## Instructions to follow
From the first line of the data below through the line holding "Task: Write out", write out each line exactly as it stands.

Stored entries:
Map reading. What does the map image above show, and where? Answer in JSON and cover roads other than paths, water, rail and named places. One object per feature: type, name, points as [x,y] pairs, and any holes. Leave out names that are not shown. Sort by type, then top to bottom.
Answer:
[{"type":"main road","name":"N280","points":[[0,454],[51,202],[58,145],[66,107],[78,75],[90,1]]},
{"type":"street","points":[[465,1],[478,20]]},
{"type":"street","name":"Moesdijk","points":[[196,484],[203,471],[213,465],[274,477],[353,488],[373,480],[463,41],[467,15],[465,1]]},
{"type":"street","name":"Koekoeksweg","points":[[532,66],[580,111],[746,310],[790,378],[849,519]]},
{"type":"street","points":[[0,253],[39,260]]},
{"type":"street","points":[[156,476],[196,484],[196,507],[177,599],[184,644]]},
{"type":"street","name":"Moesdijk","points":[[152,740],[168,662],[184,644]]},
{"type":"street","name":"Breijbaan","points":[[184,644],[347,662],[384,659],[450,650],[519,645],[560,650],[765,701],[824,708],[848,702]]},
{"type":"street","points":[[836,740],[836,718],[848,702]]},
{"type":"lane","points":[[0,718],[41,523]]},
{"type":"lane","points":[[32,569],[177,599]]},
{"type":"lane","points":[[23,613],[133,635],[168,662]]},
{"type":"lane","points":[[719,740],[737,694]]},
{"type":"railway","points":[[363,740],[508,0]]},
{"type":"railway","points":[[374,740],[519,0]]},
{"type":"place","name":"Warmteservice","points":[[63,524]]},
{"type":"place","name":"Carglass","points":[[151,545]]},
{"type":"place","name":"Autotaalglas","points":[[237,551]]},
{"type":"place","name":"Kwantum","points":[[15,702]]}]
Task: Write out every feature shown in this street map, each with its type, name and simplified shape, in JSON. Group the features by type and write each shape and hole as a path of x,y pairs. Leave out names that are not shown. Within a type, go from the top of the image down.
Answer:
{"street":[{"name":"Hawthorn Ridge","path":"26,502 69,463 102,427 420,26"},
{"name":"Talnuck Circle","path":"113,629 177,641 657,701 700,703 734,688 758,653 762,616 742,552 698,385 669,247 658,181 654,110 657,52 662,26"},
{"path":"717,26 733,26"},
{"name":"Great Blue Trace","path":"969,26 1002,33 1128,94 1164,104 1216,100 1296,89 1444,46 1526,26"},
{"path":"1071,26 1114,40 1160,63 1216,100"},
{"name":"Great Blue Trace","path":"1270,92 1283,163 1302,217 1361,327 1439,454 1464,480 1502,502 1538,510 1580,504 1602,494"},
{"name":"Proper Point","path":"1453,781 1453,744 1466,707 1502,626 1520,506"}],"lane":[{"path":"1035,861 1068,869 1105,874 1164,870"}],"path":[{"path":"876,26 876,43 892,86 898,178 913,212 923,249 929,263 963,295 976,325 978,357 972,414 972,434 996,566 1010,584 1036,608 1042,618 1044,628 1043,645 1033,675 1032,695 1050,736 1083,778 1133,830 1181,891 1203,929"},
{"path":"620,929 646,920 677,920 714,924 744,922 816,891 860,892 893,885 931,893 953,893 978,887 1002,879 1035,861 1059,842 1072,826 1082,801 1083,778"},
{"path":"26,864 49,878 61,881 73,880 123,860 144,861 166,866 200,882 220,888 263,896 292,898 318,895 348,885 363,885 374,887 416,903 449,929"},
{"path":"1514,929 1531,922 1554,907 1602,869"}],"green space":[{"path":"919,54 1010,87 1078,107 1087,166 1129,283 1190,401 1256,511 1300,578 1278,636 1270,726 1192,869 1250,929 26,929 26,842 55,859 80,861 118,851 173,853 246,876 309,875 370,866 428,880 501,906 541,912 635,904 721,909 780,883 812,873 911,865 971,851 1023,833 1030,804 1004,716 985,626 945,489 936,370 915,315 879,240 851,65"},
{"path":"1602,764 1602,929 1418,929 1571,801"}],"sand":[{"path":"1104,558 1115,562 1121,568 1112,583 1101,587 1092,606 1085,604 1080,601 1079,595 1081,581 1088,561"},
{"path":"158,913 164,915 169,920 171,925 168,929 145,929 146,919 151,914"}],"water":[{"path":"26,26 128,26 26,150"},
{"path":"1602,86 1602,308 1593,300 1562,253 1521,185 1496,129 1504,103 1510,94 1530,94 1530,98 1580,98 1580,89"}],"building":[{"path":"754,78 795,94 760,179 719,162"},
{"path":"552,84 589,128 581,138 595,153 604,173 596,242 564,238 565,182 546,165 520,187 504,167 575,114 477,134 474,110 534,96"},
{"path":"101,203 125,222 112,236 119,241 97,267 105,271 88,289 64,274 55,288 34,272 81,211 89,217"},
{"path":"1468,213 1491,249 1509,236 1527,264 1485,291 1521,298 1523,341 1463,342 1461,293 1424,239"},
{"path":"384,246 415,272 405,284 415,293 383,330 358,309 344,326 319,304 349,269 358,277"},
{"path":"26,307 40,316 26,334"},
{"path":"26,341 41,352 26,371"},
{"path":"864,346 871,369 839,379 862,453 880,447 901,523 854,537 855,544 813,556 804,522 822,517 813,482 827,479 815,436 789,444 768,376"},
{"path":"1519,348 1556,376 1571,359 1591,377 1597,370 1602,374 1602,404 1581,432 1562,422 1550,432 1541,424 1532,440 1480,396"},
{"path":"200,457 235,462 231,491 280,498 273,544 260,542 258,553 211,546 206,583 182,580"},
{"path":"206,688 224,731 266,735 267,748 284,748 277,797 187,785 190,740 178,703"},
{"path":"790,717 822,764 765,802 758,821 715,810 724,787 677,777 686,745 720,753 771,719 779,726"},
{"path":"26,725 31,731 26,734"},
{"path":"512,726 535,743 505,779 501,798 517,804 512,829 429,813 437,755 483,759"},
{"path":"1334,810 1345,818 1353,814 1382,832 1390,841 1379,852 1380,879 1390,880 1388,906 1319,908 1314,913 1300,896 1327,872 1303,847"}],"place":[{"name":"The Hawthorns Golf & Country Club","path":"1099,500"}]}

## Response to the exercise
Map reading. What does the map image above show, and where? Answer in JSON and cover roads other than paths, water, rail and named places. One object per feature: type, name, points as [x,y] pairs, and any holes. Leave out names that are not shown. Sort by type, then top to bottom.
Answer:
[{"type":"main road","name":"N280","points":[[0,454],[51,202],[58,145],[66,107],[78,75],[90,1]]},
{"type":"street","points":[[465,1],[478,20]]},
{"type":"street","name":"Moesdijk","points":[[196,484],[203,471],[213,465],[274,477],[353,488],[373,480],[463,41],[467,15],[465,1]]},
{"type":"street","name":"Koekoeksweg","points":[[532,66],[580,111],[746,310],[790,378],[849,519]]},
{"type":"street","points":[[0,253],[39,260]]},
{"type":"street","points":[[156,476],[196,484],[196,507],[177,599],[184,644]]},
{"type":"street","name":"Moesdijk","points":[[152,740],[168,662],[184,644]]},
{"type":"street","name":"Breijbaan","points":[[184,644],[347,662],[384,659],[450,650],[519,645],[560,650],[765,701],[824,708],[848,702]]},
{"type":"street","points":[[836,740],[836,718],[848,702]]},
{"type":"lane","points":[[0,718],[41,523]]},
{"type":"lane","points":[[32,569],[177,599]]},
{"type":"lane","points":[[23,613],[133,635],[168,662]]},
{"type":"lane","points":[[719,740],[737,694]]},
{"type":"railway","points":[[363,740],[508,0]]},
{"type":"railway","points":[[374,740],[519,0]]},
{"type":"place","name":"Warmteservice","points":[[63,524]]},
{"type":"place","name":"Carglass","points":[[151,545]]},
{"type":"place","name":"Autotaalglas","points":[[237,551]]},
{"type":"place","name":"Kwantum","points":[[15,702]]}]
Task: Write out every feature shown in this street map, each with its type, name and simplified shape, in JSON. Group the features by type and write each shape and hole as a path of x,y pairs. Leave out names that are not shown. Within a type, go from the top of the image down.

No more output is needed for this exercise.